Breaking Dragon_ Savage Brothers MC(49)
“Dragon is my name,” he says tiredly, his eyes closed.
“Who gave you that name?” Trying to give him a minute away from the memories I had tripped.
“My brothers in the Army, said they could feel the scorch of my anger on the battlefield.”
Having seen Dragon upset and on other heated occasions, I could firmly and wholeheartedly agree with that, so I say nothing. I just place another kiss on his chest and wait.
“I liked it, it was an honest name given to me by men who had become my family. So that’s who I am now. The person before Dragon doesn’t even exist now.”
“And who was that man?” I ask, not sure why at this point I’m pushing, just knowing I need to.
“The name the city gave me.”
“The city?” I ask, confused.
“Damn it Nicole!”
“It’s okay Dragon you don’t…”
“Found in a dumpster mama, wrapped in a garbage bag. Just another whore’s throw away, addicted to crack. Is that what you wanted to hear Nicole? Are you proud you let that filth touch you?” Dragon growls out.
He sits up, on the side of the bed, his back to me. I sit behind and press against him, kissing the back of his neck and hugging him as tight as I could with my arms.
“I’ve never been prouder. I’ve never belonged to anyone in my life before you Dragon. I’m yours no matter what.” I whisper into his ear, hoping the message gets through to him.
My heart is pounding. I knew Dragon’s story was bad, but I didn’t expect this. I feel like I am breaking in half, just picturing the story he painted. Someone threw out this magnificent man with the garbage. What a beautiful baby he must have been. He deserves to be loved, to be held and rocked to sleep. To be kissed and whispered to…
A tear falls from my eyes and I am glad he couldn’t see it. Dragon wouldn’t want pity from me. I can’t show him that.
“That’s who I am Nicole. I survived; doctors got the shit out of my system. I survived. End of the fucking story.”
I had a feeling that was just the beginning of a horrible story. I am almost afraid to go further. Still, the fact it happened to this man, the fact that it happened to the man who owned my heart made it imperative I learn more. I want to heal him. I want to show him love and all the things he has never had in life. From this moment on, it was going to be my mission in life. Dragon would wake every morning, knowing someone loved him above all others.
I kiss the side of his neck and just hold him. I let the salty sweet of his skin soothe me. Maybe I shouldn’t have pushed him, reliving this was hard on him and I knew beyond a shadow of a doubt, he didn’t share this with anyone. I would let it drop for now. We had time, and eventually Dragon would know that I am always here for him. I was about to distract him from the thoughts I had triggered when he surprised me.

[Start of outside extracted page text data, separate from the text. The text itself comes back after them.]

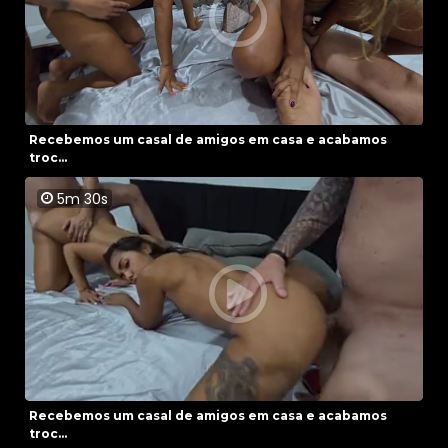
Recebemos um casal de amigos em casa e acabamos
troc...
5m 30s
Recebemos um casal de amigos em casa e acabamos
troc...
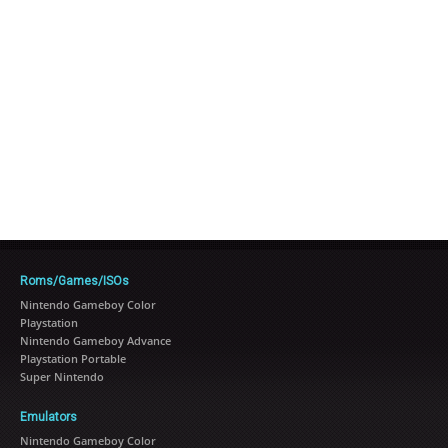
Roms/Games/ISOs
Nintendo Gameboy Color
Playstation
Nintendo Gameboy Advance
Playstation Portable
Super Nintendo
Emulators
Nintendo Gameboy Color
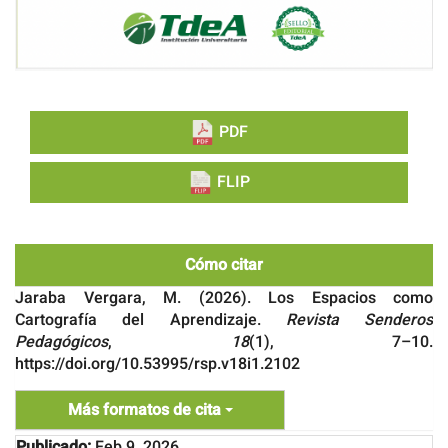
PDF
FLIP
Cómo citar
Jaraba Vergara, M. (2026). Los Espacios como
Cartografía del Aprendizaje.
Revista Senderos
Pedagógicos
,
18
(1), 7–10.
https://doi.org/10.53995/rsp.v18i1.2102
Más formatos de cita
Publicado:
Feb 9, 2026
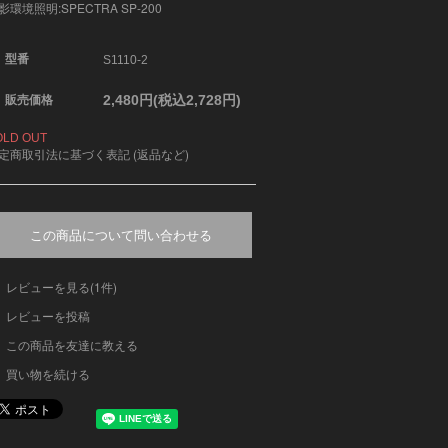
影環境照明:
SPECTRA SP-200
型番
S1110-2
2,480円(税込2,728円)
販売価格
OLD OUT
定商取引法に基づく表記 (返品など)
この商品について問い合わせる
レビューを見る(1件)
レビューを投稿
この商品を友達に教える
買い物を続ける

“Lady at the first foster home agreed to take in the crack baby. I was a check, but for taking me off the hospital’s hands she got to name me.”
Somehow I knew this wasn’t going to be good, so I just kissed the side of his neck again and waited.

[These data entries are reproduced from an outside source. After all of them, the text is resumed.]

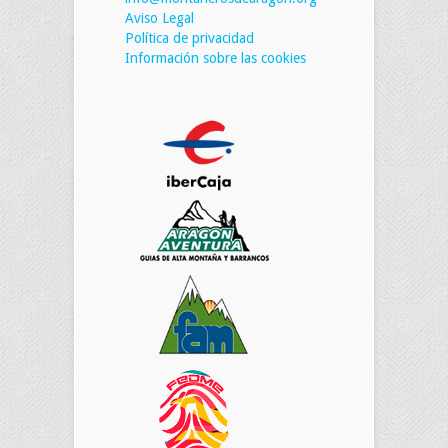
Aviso Legal
Política de privacidad
Información sobre las cookies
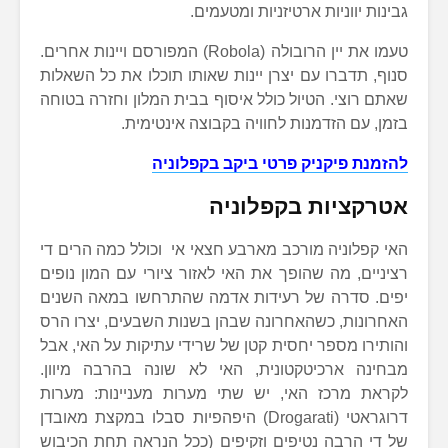
גבינות יווניות ארטיזניות ומטעמים.
טעמו את יין הרובולה (Robola) המפורסם ויינות אחרים.
סנוף, תדברו עם יצרן יינות שאותו תוכלו את כל השאלות
שאתם רוצי. הטיול כולל איסוף בבית המלון וחזרה בטוחה
בזמן, עם הזדמנות לחוויה בקבוצה אינטימית.
להזמנת פיקניק פרטי ביקב בקפלוניה
אטרקציות בקפלוניה
האי קפלוניה מורכב מארבע חצאי אי וכולל כמה הרים די
רציניים, מה שהופך את האי לאזור ציורי עם המון נופים
יפים. סדרה של רעידות אדמה שהתרחשו במאה השנים
האחרונות, כשהאחרונה שבהן בשנות השבעים, יצרו הרס
והותירו מספר יחסית קטן של שרידי עתיקות על האי, אבל
מבחינה ארכיטקטונית, האי לא שונה בהרבה מיוון.
לקראת מרכז האי, יש שתי מערות מעניינות: מערות
דרוגראטי (Drogarati) היפהפיות סבלו במקצת מאובדן
של די הרבה נטיפים וזקיפים (ככל הנראה תחת הכיבוש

“She thought it was fucking funny to name me something to remind me of what I was. I was born in West Detroit Mama. So the name I got on my papers was Detroit West. Fucking laugh riot, yeah?”
“I think it’s a beautiful name.”
Dragon pulls away from me, standing up. He stands in front of the window again. The moonlight shining through the room highlights his features and bounces off his dark skin. He is a work of art. His short cropped hair makes me want to run my fingers over it and feel the prickly texture that never fails to send instant tingles of heat through my body. The tone of his muscular legs, the width of his back and shoulders, the ink that decorated him and finally the freaking fabulous ass that jutted out in a way a woman just wanted to dig her nails into it and mark it as hers, all of it is perfection to me.
He stares outside, lost in thought. I don’t know what to say to break the mood he is in. It’s my fault, I shouldn’t have pushed him. He turns around quickly and his eyes lock on me. I could feel them searing me. There, right there was the look of the dragon.
“Don’t kid yourself Mama. There is not a damn thing beautiful about me.”
“You are to me.” I insisted, giving up and lying back down. I can’t prove it to him, not now. Maybe he’ll see in time that to me he is.
It wasn’t the perfection on the outside that made him that way either. It was the scarred broken parts inside of him that he overcame everyday. He could say he was no good but he had been better to me than any one person in my life. He made me feel like I mattered, with the exception of Dani I don’t think anyone ever had. I am totally and irrevocably in love with Detroit 'Dragon' West.